The final step of the algorithm is to define the centre of the cluster. In a simplified version, I could, of course, take some average or median, which is essentially a synthetic time series. However, here I used the graphical representation of a cluster, where the nodes are the cluster companies. Each cluster contains at least one pair that has a correlation above the threshold value. Between such pairs, a graph edge is formed. For this implementation, each cluster was converted into a dictionary with the keys corresponding to the companies of the cluster and the values presented by lists of related companies. This step is similar to the first steps of the algorithm but already implemented within a single cluster. It should be noted that after such a step, there were some crossovers between clusters, but I did not clean them up. The total coverage of the companies is 1513.

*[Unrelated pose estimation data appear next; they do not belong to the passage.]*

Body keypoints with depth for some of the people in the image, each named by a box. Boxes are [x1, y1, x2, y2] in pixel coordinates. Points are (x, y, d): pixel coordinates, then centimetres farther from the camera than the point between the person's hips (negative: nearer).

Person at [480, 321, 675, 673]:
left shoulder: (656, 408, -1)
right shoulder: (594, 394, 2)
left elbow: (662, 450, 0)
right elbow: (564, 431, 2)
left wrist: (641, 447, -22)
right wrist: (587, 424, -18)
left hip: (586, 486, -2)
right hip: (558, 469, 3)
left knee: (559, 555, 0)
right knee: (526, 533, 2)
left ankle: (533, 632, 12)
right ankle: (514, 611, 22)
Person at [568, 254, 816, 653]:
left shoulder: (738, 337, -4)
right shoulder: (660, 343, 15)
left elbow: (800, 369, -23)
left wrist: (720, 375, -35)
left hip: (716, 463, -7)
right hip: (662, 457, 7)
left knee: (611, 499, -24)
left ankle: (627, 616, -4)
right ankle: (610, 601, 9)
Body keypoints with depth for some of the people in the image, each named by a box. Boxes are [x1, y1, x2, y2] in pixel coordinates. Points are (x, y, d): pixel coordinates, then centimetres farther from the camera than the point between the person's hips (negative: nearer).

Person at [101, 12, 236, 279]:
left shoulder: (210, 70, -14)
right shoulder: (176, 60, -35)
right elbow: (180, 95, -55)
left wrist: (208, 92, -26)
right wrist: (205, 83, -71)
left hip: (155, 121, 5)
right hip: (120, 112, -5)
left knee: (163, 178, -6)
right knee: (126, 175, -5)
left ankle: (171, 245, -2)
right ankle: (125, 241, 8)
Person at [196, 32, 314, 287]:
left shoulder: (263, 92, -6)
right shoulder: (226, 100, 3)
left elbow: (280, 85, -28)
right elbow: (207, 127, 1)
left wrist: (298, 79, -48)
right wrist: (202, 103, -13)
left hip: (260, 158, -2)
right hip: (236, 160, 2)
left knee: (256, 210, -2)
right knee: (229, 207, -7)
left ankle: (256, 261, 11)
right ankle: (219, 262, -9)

Unlike the initial steps, in this case for any company in the cluster is guaranteed to have at least one related company, which means that the column will not have isolated nodes. The centre defined in this column has the largest number of ribs, in other words, it is the company that has the highest number of connections with other companies and becomes the most representative of the cluster as a whole.

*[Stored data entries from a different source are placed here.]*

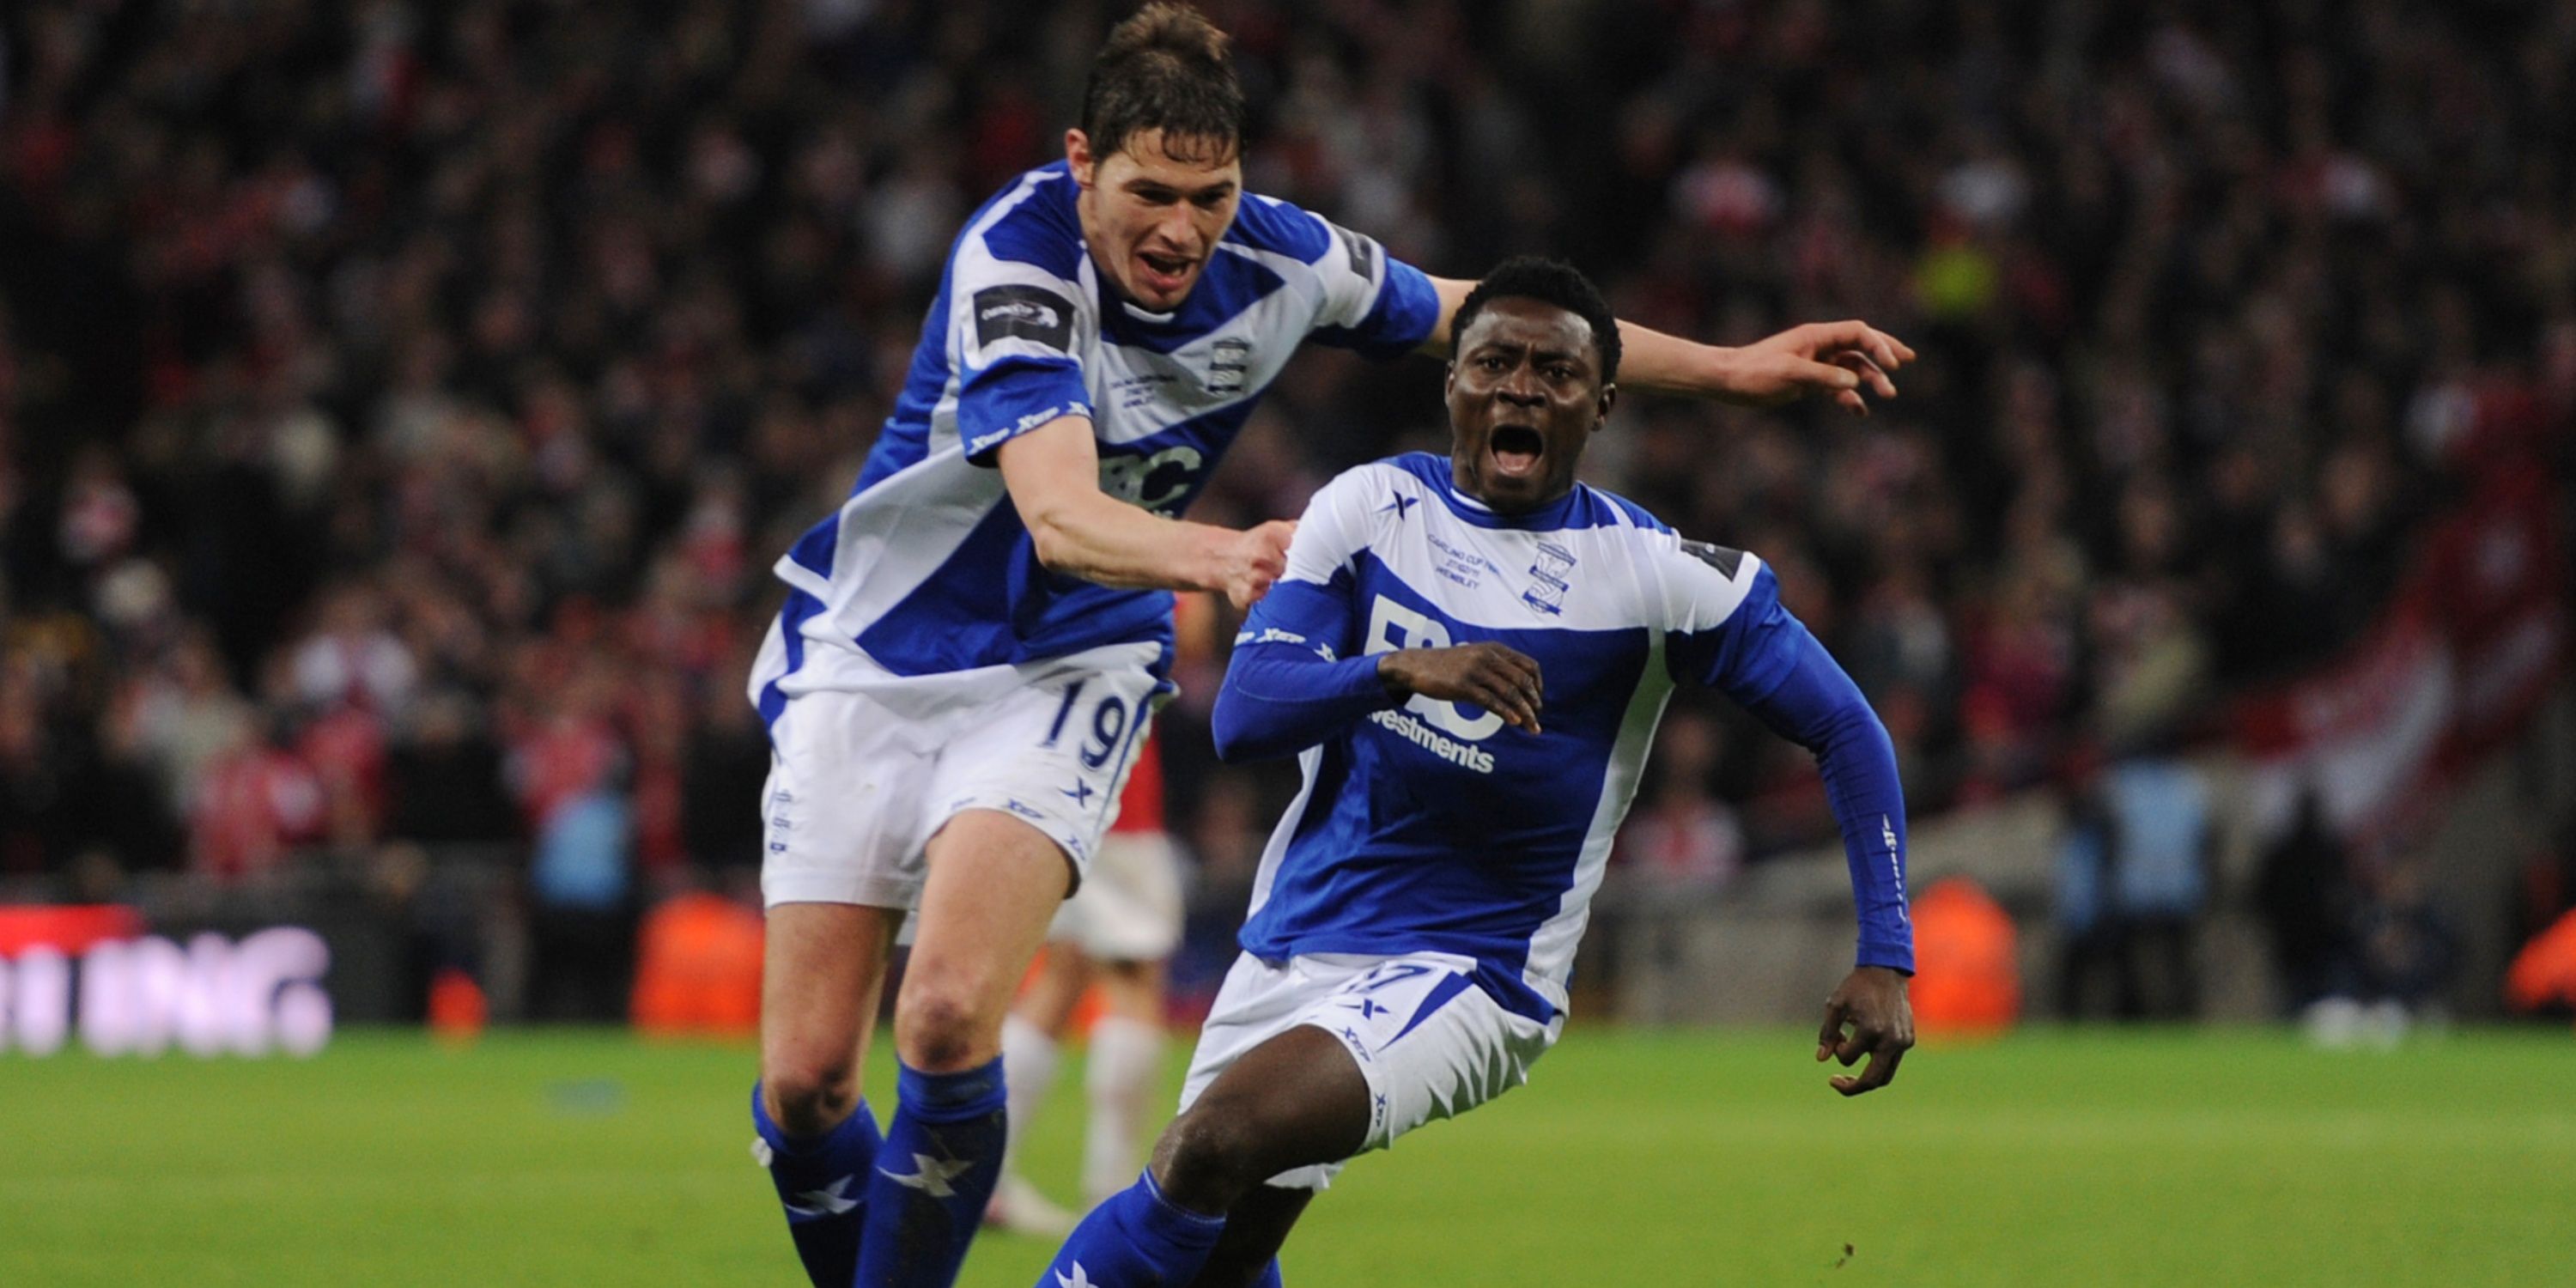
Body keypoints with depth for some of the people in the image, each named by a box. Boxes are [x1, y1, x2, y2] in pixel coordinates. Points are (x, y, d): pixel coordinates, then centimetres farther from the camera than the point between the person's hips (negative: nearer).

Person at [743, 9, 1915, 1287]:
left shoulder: (1280, 262, -10)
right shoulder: (1015, 258, -25)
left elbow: (1470, 314, 10)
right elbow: (1059, 515, -38)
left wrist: (1730, 367, 10)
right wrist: (1211, 554, -59)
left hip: (1064, 674, 2)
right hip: (870, 654, -2)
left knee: (948, 1019, -24)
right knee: (804, 1081, -5)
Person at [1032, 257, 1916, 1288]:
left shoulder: (1654, 575, -8)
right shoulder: (1372, 508, 0)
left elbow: (1845, 731, -1)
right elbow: (1241, 714, -10)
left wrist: (1884, 960, -11)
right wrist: (1402, 670, -31)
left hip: (1470, 973, -5)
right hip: (1293, 938, 5)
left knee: (1217, 1140, -29)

Below is an example of a small cluster from the Project as a graph. The centre is highlighted in red.

Imgur

In general, finding a centre using the construction of the graph is not necessary, as such a centre can be found using more simple functions. However, the graph gives a good visual representation of the cluster with a relatively small number of nodes. Also, if this approach is extended and improved, you can set the edges of some weights that reflect already specific values of correlation between nodes and make the assessment of the centre more robust.

testing

To verify the effectiveness of the grouping of companies, the methods under consideration require some alternative grouping, as well as some metrics by which the two approaches will be compared.
As an alternative approach to clustering, I used a grouping of companies on a static basis - Sector, as a result, a comparable number of sectors was formed - 12, and as the center of the sector I used the median value of quotations at each point of time.

Let’s have a look at what time series of some centers look like for both approaches. Here time series are presented on the basis of Price Return instead of Absolute Price in order to compare different companies.

Imgur

The green zone around the time series forms an inter-apartment dimension (q25-q75), the more homogeneous is the cluster representatives. As can be seen, in general, the green zone is already in the corr-cluster. Visualization options for all clusters can be viewed on the repositories in the file S4_EDA_Clustering.ipynb.

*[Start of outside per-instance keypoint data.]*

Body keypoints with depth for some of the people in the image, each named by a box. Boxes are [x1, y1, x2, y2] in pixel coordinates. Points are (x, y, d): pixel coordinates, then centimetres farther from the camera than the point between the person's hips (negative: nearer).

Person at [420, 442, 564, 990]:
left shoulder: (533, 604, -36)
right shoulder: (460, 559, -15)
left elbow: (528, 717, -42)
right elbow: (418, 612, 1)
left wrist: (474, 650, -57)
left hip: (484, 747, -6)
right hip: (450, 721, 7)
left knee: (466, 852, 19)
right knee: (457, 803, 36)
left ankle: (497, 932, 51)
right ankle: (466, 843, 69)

Next, I have trained models in all centres using the LSTM algorithm and performed validation on the test sample. R2 calculation was performed for a 1-step-ahead forecast.
For testing, I chose 3 centres from sector groups and 3 centres from correlation clusters:

Sector composites:
Basic Materials, R2 = 0.74
Utilities, R2 = 0.81
Financial, R2 = 0.76
Correlated cluster centers:
- AOA, R2 = 0.85
- FXO, R2 = 0.87
- FXL, R2 = 0.90

For each centre, I randomly selected 25 companies from the corresponding cluster and generated a forecast for the model trained in the centre of the cluster. The result is shown in the chart below.

Imgur

As can be seen above, in some cases, the models trained on centres can provide acceptable quality of metrics even for companies in the cluster of this composite. Of course, the results above are only a small simulation with random selection of companies, so this conclusion is evidence of the quality of the model itself, but only reflects some coherence of companies in the 1 cluster.

We can notice that the average value of R2 for companies in correlation clusters is closer to the R2 centers of corr-clusters than for clusters formed by sectors. This conclusion is not unambiguous, because I chose 6 centers relatively randomly, but in general, we can say that the idea of merging companies into clusters based on correlation dependence can be used and bring some benefit.